All this is a roundabout way of saying that it’s also because of Peet that I saw some beautiful winter scenery this morning. I would not have been out driving around southeastern Minnesota had Emily and I not agreed to meet in Cannon Falls, the half-way point between my house and hers, to return Peet to his Mom.

I’m glad I had my camera along, because the conditions were right for one of those morning frosty fogs that whitens all the trees and makes the whole landscape look like a greeting card. I had heard about fog warnings earlier, so I had an inkling that it would be beautiful when the sun came out.

When I saw this funky sunrise over the Mendota Bridge, I knew it was going to be interesting.
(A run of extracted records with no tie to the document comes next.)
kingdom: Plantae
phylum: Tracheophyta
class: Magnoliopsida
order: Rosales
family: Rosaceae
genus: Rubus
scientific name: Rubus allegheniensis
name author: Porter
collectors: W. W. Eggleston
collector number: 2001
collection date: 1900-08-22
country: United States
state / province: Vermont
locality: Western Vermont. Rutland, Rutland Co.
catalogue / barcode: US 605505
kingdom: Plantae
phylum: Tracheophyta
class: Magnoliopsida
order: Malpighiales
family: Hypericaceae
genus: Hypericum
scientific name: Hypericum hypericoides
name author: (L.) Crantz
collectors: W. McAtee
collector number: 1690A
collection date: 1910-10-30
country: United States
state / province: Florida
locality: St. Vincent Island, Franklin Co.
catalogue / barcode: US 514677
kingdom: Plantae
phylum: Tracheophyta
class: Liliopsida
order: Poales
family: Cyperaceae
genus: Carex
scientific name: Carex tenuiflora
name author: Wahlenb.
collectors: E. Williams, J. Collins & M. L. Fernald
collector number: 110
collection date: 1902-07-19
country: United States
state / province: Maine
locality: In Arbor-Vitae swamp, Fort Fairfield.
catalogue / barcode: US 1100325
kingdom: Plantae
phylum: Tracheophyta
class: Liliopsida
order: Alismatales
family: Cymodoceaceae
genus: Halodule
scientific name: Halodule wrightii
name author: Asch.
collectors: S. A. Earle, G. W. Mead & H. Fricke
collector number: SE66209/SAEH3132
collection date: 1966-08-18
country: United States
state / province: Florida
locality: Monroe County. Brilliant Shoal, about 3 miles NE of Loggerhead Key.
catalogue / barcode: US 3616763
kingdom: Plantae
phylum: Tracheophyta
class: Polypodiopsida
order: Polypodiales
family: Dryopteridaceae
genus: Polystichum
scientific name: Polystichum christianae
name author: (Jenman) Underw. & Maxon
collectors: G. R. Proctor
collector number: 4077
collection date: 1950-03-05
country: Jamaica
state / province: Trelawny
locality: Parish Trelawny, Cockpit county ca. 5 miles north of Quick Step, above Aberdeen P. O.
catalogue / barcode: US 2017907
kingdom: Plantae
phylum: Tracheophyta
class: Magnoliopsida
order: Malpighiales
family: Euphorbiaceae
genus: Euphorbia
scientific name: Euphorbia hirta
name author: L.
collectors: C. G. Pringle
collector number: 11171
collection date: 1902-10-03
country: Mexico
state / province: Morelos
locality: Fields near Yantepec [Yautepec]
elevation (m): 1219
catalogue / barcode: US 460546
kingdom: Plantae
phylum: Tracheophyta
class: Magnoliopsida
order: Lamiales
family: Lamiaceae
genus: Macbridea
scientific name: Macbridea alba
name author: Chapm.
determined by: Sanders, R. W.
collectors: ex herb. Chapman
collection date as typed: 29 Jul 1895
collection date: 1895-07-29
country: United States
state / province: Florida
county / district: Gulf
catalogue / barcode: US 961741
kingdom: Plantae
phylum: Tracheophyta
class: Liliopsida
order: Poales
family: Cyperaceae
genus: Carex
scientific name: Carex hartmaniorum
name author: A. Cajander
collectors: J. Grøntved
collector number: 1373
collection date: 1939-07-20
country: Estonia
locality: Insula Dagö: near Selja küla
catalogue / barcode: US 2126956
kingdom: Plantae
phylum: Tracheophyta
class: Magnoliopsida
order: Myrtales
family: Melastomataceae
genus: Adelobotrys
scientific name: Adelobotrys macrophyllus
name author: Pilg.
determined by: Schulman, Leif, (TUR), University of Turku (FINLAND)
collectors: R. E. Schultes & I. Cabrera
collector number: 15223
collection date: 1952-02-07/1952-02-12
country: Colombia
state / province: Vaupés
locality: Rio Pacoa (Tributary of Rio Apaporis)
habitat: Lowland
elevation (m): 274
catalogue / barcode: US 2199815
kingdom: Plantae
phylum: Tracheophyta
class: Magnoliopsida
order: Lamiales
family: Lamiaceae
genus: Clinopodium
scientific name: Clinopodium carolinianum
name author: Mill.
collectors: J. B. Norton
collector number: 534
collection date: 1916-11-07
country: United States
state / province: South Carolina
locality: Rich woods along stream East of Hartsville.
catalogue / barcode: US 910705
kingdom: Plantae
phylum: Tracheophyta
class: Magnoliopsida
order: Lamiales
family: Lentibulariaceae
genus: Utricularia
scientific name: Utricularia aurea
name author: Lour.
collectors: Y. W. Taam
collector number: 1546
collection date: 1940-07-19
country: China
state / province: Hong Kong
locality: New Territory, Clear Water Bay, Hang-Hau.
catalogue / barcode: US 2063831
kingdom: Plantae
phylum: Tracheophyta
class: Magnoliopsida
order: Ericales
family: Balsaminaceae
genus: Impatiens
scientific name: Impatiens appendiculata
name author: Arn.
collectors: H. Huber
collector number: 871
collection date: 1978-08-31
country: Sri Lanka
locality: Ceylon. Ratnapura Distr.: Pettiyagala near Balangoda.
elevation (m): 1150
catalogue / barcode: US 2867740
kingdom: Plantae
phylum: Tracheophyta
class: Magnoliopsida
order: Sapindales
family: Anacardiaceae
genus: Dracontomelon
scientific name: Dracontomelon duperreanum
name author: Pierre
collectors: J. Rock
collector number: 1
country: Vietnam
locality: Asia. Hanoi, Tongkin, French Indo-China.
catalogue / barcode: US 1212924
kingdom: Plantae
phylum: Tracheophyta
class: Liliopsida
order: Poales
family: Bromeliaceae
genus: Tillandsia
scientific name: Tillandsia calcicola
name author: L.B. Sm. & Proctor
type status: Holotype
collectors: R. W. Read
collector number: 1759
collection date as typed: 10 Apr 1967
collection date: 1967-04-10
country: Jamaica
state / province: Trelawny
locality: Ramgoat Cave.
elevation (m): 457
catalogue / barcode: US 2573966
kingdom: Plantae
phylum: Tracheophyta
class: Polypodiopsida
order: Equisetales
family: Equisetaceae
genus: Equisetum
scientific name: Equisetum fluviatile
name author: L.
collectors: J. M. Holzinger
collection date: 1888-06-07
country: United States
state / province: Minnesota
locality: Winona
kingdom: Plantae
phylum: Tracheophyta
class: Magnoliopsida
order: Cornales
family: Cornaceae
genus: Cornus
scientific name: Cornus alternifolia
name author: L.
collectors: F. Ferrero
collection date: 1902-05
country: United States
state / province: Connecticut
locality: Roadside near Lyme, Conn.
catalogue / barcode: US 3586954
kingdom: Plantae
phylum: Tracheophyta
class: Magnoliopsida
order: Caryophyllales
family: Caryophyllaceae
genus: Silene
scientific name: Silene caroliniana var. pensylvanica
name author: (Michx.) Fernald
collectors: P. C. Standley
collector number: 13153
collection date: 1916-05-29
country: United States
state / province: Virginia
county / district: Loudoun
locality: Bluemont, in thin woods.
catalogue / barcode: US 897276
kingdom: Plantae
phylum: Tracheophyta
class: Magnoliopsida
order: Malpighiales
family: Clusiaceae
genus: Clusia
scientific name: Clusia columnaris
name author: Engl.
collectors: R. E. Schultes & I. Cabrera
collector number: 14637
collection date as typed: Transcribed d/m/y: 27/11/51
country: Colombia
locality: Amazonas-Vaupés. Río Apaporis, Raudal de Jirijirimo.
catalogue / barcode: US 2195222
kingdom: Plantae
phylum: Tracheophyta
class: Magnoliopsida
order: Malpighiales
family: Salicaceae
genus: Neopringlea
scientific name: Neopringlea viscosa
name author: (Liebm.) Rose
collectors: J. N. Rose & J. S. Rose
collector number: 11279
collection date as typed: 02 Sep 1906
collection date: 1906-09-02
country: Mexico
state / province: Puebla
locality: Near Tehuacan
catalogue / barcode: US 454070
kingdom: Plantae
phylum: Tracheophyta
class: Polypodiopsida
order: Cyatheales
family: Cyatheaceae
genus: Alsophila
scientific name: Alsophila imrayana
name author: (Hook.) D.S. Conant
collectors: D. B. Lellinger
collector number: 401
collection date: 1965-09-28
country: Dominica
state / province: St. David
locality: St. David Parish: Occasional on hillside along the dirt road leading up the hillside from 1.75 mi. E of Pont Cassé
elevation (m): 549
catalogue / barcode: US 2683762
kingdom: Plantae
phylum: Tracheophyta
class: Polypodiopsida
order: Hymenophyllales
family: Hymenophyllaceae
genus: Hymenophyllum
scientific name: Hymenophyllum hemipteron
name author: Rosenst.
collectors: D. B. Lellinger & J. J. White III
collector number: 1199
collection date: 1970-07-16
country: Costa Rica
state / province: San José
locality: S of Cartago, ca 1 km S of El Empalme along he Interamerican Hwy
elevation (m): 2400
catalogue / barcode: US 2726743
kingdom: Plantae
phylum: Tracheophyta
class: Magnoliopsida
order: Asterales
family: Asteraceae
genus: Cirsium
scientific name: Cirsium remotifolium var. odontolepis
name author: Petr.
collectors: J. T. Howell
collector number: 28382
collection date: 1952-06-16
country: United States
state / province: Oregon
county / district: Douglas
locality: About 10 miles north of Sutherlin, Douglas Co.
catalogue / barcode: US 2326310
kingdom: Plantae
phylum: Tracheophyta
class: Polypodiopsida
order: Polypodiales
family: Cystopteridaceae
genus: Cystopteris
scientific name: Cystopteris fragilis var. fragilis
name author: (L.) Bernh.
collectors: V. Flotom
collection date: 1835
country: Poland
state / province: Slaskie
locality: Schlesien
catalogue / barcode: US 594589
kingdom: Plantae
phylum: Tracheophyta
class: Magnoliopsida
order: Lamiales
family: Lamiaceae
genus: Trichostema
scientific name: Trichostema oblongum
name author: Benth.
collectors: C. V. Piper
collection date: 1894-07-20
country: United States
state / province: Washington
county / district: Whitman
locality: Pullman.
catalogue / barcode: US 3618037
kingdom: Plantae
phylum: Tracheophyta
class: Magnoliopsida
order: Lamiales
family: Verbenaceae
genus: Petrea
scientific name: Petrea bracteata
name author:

So after we said our sad goodbyes to other daughter, Lauren at the airport for her flight back to Chicago, Peet and I set off across the prairie. I had a nice breakfast in Cannon Falls with Emily, while Peet napped in the car. On the way back I got my camera out, took a couple of little side detours from U.S. 52, and shot some photos. Here are a few of them.

That’s all. Nothing more to report.

I love Peet.

I like going outside with him (usually).

When I do, I see stuff I wouldn’t otherwise see.

I miss him already.

And to paraphrase Robert Duvall as Lieutenant Colonel Bill Kilgore in Apocalypse Now — “I love the smell of steaming turds in the morning. It smells like victory!”